12 janvier 2026

Le coup de la tour interdite

 

Pour faire ce coup-là, j’avais besoin d’un complice.

D’un conducteur, comme pour un vol de banque où les braqueurs filent à bord d’une auto.  D’un partenaire. D’un homme de confiance. D'un acolyte. D'un sbire. Bref, de ma blonde qui était la seule personne à ma disposition.

Alors j’ai fait un Clyde de moi-même et j’ai expliqué à ma Bonnie le mauvais coup que je mijotais.

Je lui ai dit que la cible de mon opération était le chemin d’accès à une tour de communication située au sommet d’une colline.

Que ce chemin-là était défendu par une barrière flanquée de pancartes «Privé» et «Personnel autorisé seulement».

Que mon plan consistait 1) me faire discrètement larguer en auto à l’entrée du chemin 2) monter en douce jusqu’à la tour dans le but de voler des virages en redescendant 3) L’appeler juste au bon moment pour qu’elle vienne me cueillir à ma sortie de la colline.

«Toi t’as juste à aller prendre un café au village», j’ai dit. «Pis à revenir quand je vais t’appeler.»

«Okay.»

«Parfait. Allons-y.»

J’ai enfilé mon costume de voleur. Mis mes armes de hors-la-loi de la neige dans la voiture. Puis on s’est installé à bord, elle au volant, moi à côté, comme deux vrais pros.

«Je trouve pas mes clés», a dit mon conducteur le nez dans son sac à main.

«Elles doivent être dans ton manteau».

Elle a tâté ses poches sans succès, puis s’est penchée pour regarder à ses pieds.

«Elles doivent être tombées dans le fond du char.»

«Pas de problème.
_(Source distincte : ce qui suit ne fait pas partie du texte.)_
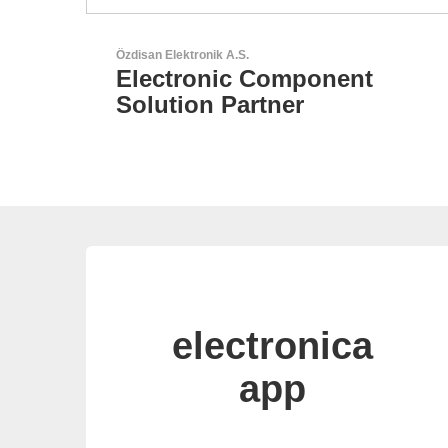
Sciosense B.V.
Flow and Environmental
Sensors
electronica
app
Y’a rien qui presse.»

Clyde cherchait pour le forme dans le coffre à gant quand Bonnie lui a lancé:

«Passe-moi les tiennes. Je chercherai plus tard.»

«T’es sûre?»

«Donne.»

C’est comme ça qu’on est parti vers mon chemin.

Rendu là tout s’est passé comme prévu. J’ai sauté de la voiture. Sorti mes skis. Rampé sous la barrière. Passé vite à la hauteur d’une maison d’où on aurait pu m’arrêter d’un cri.

J’avais parcouru un bon 200 mètres quand j’ai risqué un coup d’oeil derrière.

Personne n’était à ma poursuite… mais mon conducteur et sa voiture étaient toujours à l’entrée du chemin. Bien en vue. Exactement pas comme le voulait mon plan!

Elle cherche ses clés, j’ai pensé. Ses clés qu’elle ne voulait pas chercher tantôt. Ses clés qu’elle pourrait très bien chercher au café où elle était sensée aller prendre un café!

Au point où j’en étais, je pouvais juste continuer. Et c’est ce que j’ai fait jusqu’à ce qu’un cri m’arrête net.

«J'AI TROUVÉ MES CLÉS!»

On repassera pour la discrétion! Le plan bien exécuté! Les partenaires sur la même longueur d’ondes!

J’essayais encore de comprendre comment ma complice avait compris mon plan quand mon téléphone a sonné.

«J'ai trouvé mes clés.»

«Je le sais, tu viens de me le crier!»

«T’as pas répondu.»

«Je vais pas commencer à crier!»

«Fâche-toi pas.»

«T’étais supposé t’en aller!»

«À quelle heure faut que je revienne?»

«Je vais t’appeler.»

«À quelle heure?»

«Je vais t’appeler quand ça va être l’heure!»

«T’es bête.»

Je l’ai vue enfin repartir, puis j’ai skié sans problème jusqu’au pied de la tour. De toute évidence, les bavures de ma Bonnie restaient sans conséquence.

Alors j’ai fait ce que j’étais venu faire: voler des virages dans la neige vierge sur environ 80 mètres de dénivelé.

«Tu peux revenir. Je vais être en bas dans cinq minutes.»

«Okay… Mais là moi je suis en train de prendre un café.»

On continuait comme comme on était parti. Et le Clyde que j’essayais d’être s'est dit que... 

Tous les Clyde ont la Bonnie qu’ils méritent.